Stability of Australia’s largely unleveraged superannuation system was important throughout the global financial crisis (GFC). The absence of leverage broadly benefited fund members and enabled the superannuation system to have a stabilising influence on the broader financial system and economy during the GFC. Although the level of direct leverage is relatively small, if left to continue to grow at current rates (18 times growth over last five years) it could pose a risk to the financial system in the future. The Reserve Bank of Australia (RBA) stated that “The Bank endorses the observation that leverage by superannuation funds may increase vulnerabilities in the financial system and supports the consideration of limiting leverage”. In addition, such direct borrowing could also compromise the retirement incomes of individuals. The Australian Prudential Regulation Authority (APRA) was of the view that “… the risks associated with direct leverage are incompatible with the objectives of superannuation and cannot adequately be managed within the superannuation prudential framework.”

Overarching these concerns, the panel also expressed the view that borrowing by some superannuation funds also provided scope for members to circumvent contribution caps and accrue larger assets in the superannuation system in the longer term.
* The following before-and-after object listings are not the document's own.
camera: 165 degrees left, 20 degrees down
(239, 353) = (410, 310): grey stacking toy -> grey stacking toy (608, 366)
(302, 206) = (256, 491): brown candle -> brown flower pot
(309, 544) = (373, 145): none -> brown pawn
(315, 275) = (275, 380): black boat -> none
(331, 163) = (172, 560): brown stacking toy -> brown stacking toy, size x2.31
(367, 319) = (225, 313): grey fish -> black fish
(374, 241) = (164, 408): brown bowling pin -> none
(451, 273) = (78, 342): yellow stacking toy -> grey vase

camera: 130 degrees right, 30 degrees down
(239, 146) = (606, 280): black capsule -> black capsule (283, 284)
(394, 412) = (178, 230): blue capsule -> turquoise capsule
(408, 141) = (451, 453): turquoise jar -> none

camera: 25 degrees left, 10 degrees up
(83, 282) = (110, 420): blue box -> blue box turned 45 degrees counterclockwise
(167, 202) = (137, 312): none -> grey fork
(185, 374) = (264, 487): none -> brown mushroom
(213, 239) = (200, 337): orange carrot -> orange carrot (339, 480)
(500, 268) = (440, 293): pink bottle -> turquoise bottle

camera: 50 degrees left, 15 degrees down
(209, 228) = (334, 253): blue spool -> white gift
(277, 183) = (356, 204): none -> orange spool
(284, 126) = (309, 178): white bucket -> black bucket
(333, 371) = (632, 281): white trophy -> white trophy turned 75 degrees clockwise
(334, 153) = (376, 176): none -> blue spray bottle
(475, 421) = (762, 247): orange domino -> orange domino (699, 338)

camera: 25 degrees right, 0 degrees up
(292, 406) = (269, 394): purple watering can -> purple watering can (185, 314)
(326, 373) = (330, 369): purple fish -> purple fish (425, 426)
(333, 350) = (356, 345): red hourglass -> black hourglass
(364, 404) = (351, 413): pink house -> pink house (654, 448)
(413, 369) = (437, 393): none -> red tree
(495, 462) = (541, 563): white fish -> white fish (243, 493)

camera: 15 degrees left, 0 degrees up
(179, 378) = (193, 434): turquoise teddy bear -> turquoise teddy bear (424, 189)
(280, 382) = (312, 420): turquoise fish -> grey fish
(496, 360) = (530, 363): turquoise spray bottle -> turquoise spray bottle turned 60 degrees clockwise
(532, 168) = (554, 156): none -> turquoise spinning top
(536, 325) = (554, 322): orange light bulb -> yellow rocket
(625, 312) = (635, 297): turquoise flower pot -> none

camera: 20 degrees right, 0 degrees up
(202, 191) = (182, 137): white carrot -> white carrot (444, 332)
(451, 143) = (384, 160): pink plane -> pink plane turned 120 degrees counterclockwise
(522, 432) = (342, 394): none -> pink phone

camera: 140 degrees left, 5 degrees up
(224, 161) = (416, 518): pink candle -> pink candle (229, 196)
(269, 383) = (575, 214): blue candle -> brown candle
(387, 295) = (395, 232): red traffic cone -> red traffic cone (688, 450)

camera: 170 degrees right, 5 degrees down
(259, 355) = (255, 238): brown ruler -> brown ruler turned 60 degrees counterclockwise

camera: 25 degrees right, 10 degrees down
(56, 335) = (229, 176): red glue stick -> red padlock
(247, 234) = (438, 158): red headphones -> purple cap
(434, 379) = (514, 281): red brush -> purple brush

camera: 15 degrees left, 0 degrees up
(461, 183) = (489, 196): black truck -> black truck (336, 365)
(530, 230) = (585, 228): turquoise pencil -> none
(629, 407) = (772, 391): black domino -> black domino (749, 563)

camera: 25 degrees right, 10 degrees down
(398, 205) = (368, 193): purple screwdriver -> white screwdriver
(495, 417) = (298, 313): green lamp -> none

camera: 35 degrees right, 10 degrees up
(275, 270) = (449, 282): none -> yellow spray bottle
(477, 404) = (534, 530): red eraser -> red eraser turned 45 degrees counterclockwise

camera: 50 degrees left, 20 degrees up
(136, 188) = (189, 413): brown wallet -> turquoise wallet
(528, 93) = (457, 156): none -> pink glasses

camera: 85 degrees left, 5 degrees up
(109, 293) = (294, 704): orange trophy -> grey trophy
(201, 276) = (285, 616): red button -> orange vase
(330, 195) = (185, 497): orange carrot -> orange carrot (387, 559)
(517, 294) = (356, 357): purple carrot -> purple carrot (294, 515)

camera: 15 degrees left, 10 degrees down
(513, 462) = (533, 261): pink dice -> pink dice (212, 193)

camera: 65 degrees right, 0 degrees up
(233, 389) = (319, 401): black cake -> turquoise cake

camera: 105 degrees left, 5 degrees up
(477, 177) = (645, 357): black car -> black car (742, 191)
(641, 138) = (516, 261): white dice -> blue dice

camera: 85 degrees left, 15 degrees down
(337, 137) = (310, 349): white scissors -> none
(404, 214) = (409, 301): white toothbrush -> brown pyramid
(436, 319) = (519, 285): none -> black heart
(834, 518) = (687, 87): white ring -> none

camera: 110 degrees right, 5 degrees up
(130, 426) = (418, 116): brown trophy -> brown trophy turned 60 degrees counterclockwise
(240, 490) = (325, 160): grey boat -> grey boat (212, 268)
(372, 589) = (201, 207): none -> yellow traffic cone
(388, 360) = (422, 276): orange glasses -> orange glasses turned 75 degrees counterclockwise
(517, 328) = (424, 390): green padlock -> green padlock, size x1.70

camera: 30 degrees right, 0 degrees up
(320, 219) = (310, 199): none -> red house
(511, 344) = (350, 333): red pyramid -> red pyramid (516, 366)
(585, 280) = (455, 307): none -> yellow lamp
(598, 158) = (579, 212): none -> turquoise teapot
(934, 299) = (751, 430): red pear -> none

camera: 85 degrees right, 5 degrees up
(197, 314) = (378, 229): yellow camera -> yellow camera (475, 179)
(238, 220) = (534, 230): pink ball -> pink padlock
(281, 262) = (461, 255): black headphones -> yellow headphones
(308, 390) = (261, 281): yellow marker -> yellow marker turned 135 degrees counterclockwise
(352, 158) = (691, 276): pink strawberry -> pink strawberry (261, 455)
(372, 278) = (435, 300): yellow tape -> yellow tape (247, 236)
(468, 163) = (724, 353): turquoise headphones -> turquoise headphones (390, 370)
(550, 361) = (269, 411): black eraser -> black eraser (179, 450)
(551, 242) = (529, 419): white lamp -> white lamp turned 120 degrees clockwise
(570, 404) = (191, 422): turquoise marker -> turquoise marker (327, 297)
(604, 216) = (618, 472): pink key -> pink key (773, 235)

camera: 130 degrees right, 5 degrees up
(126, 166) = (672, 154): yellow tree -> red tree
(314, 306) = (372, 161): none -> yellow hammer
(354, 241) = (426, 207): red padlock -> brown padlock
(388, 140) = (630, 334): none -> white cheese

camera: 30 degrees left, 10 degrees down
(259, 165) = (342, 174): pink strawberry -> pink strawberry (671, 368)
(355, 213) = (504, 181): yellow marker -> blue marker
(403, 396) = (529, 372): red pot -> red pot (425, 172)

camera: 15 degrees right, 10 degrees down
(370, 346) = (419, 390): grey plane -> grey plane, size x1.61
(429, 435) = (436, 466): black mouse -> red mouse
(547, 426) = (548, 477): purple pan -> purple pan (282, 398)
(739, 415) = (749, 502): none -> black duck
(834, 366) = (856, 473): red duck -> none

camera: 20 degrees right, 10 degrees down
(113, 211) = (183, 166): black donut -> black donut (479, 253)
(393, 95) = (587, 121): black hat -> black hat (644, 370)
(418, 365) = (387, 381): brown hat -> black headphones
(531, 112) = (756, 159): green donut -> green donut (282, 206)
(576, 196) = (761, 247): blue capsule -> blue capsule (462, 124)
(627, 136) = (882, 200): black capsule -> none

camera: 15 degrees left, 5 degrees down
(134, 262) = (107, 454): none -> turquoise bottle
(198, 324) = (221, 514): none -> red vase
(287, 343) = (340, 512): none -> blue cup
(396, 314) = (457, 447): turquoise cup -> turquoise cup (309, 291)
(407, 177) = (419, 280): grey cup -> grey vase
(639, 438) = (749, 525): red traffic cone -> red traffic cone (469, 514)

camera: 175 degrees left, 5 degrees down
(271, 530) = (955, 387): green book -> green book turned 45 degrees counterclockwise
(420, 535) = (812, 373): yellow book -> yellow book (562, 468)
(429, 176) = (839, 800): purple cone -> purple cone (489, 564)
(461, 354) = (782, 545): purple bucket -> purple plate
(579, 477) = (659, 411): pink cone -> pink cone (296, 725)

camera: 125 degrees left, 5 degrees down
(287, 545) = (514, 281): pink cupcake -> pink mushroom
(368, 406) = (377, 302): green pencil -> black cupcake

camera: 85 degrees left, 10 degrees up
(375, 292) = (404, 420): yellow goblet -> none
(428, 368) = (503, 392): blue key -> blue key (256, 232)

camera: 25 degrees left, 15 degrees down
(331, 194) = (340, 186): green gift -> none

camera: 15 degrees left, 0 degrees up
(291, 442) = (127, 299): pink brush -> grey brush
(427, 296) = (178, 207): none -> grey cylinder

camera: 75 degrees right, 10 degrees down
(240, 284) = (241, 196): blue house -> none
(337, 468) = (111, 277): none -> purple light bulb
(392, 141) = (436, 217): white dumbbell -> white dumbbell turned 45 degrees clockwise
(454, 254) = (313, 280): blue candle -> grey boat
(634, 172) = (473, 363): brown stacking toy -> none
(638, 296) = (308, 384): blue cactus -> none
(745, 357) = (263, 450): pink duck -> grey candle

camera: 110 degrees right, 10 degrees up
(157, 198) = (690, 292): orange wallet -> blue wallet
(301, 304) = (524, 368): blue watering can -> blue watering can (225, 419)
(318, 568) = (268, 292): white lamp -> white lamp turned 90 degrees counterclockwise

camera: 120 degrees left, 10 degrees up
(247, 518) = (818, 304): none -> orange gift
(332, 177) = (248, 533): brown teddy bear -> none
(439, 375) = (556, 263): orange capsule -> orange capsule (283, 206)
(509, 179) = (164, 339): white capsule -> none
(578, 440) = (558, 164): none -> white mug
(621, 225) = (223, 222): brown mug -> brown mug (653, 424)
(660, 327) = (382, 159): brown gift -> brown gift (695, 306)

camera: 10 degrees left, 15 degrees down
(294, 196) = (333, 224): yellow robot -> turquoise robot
As a result, the FSI panel has concluded that direct borrowing by superannuation funds should cease and be restored to the original prohibition (prior to 24 September 2007). It is inconsistent with the objectives of superannuation to be a savings vehicle for retirement income, and discontinuing direct borrowing would preserve the strengths and benefits of the super system and limit the risks to taxpayers.

Whilst acknowledging proposed alternatives to reduce the risks surrounding borrowing, it was found that such alternatives would impose additional regulation, complexity and compliance costs on the superannuation system.

Should the federal government look to implement this recommendation, funds with existing borrowings should be permitted to maintain those borrowings. Funds disposing of assets purchased via direct borrowings would be required to extinguish the associated debt at the same time.

So, is this the end of the road for LRBAs? The 44 recommendations have now been released by Treasury for public consultation until 31 March 2015. I suspect the white flag by the super industry hasn’t been fully raised yet, but it would appear that a significant amount of work will be required for it to survive.

This originally appeared on Aaron Dunn’s blog, The Dunn Thing.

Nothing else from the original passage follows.